§ What you should do: The records underneath are to be printed in full and exactly, with no pictures carried over.
------------------------------------------------------------------------
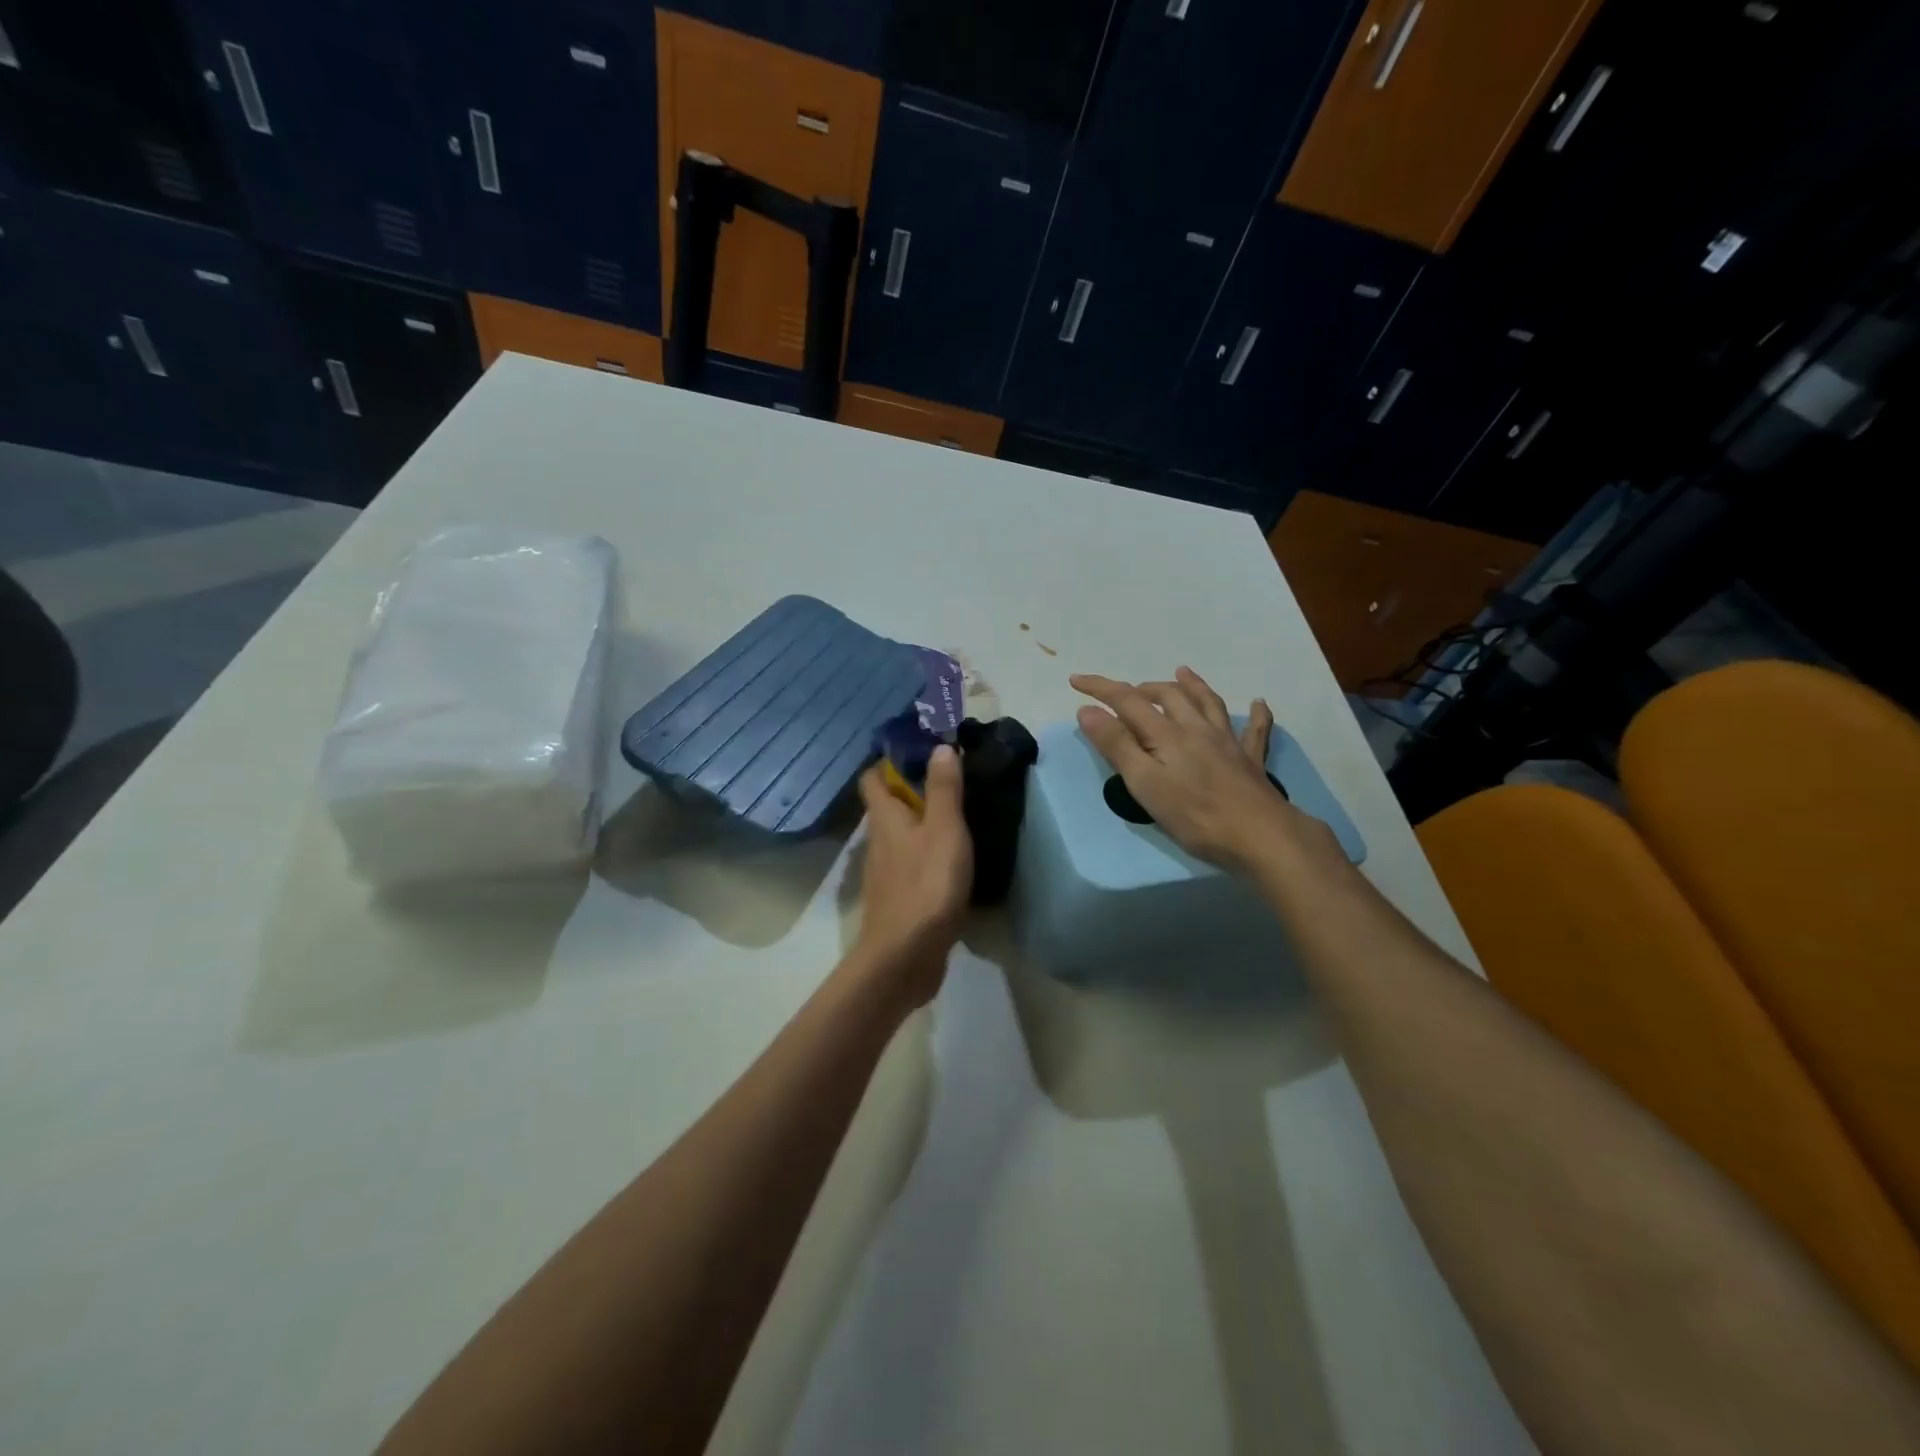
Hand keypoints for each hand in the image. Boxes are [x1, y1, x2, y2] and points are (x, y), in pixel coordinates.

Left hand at [851, 745, 972, 1005]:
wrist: (906, 956)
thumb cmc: (926, 884)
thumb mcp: (944, 829)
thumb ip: (943, 789)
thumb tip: (938, 746)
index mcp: (884, 818)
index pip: (873, 778)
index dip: (891, 761)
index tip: (922, 752)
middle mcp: (878, 841)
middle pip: (887, 806)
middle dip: (912, 790)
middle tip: (950, 781)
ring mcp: (886, 873)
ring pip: (900, 836)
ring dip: (921, 824)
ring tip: (957, 817)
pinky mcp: (898, 899)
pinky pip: (910, 865)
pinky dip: (926, 855)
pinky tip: (952, 861)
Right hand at [1072, 666, 1310, 872]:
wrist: (1261, 836)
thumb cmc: (1196, 815)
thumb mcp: (1145, 784)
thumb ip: (1117, 745)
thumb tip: (1089, 710)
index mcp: (1167, 734)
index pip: (1127, 701)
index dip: (1100, 688)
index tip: (1076, 680)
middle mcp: (1197, 729)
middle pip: (1168, 696)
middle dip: (1142, 689)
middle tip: (1124, 693)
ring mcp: (1228, 742)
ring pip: (1208, 703)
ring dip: (1192, 685)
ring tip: (1182, 671)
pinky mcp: (1250, 761)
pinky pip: (1255, 731)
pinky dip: (1255, 714)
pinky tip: (1258, 704)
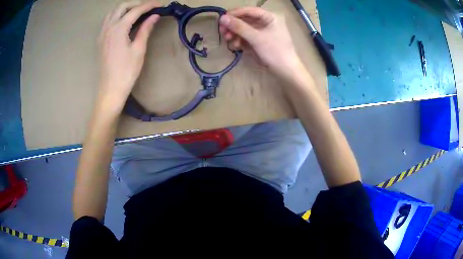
------------------------------------------------------------------------
§ Exercise output:
Hand keypoints for each hand in the image. Boxes are [x1, y1, x2, y2] and points are (x, y), in pixel coordinates.

Left hand at [851, 745, 972, 1005]:
wrist: (906, 956)
thumb cmc: (926, 884)
thumb mcp: (944, 829)
thumb ip: (943, 789)
thumb tip: (938, 746)
index mcp: (884, 818)
index pip: (873, 778)
index dip: (891, 761)
index tip: (922, 752)
middle mcp: (878, 841)
middle pip: (887, 806)
middle dip: (912, 790)
middle tip: (950, 781)
ring mcp: (886, 873)
ring pip: (900, 836)
ring dip: (921, 824)
ring tip: (957, 817)
pinky mcp: (898, 899)
pinky pip: (910, 865)
pinky dip: (926, 855)
pinky tip: (952, 861)
Right hand at [1072, 666, 1310, 872]:
wrist: (1261, 836)
thumb cmc: (1196, 815)
thumb mcp: (1145, 784)
thumb ip: (1117, 745)
thumb tip: (1089, 710)
index mcp: (1167, 734)
index pip: (1127, 701)
index dip: (1100, 688)
index tip: (1076, 680)
middle mcp: (1197, 729)
middle pip: (1168, 696)
middle dip: (1142, 689)
middle tip: (1124, 693)
ring mcp: (1228, 742)
ring pip: (1208, 703)
ring dip: (1192, 685)
ring tip: (1182, 671)
pinky mcp: (1250, 761)
pinky pip: (1255, 731)
pinky dip: (1255, 714)
pinky tip: (1258, 704)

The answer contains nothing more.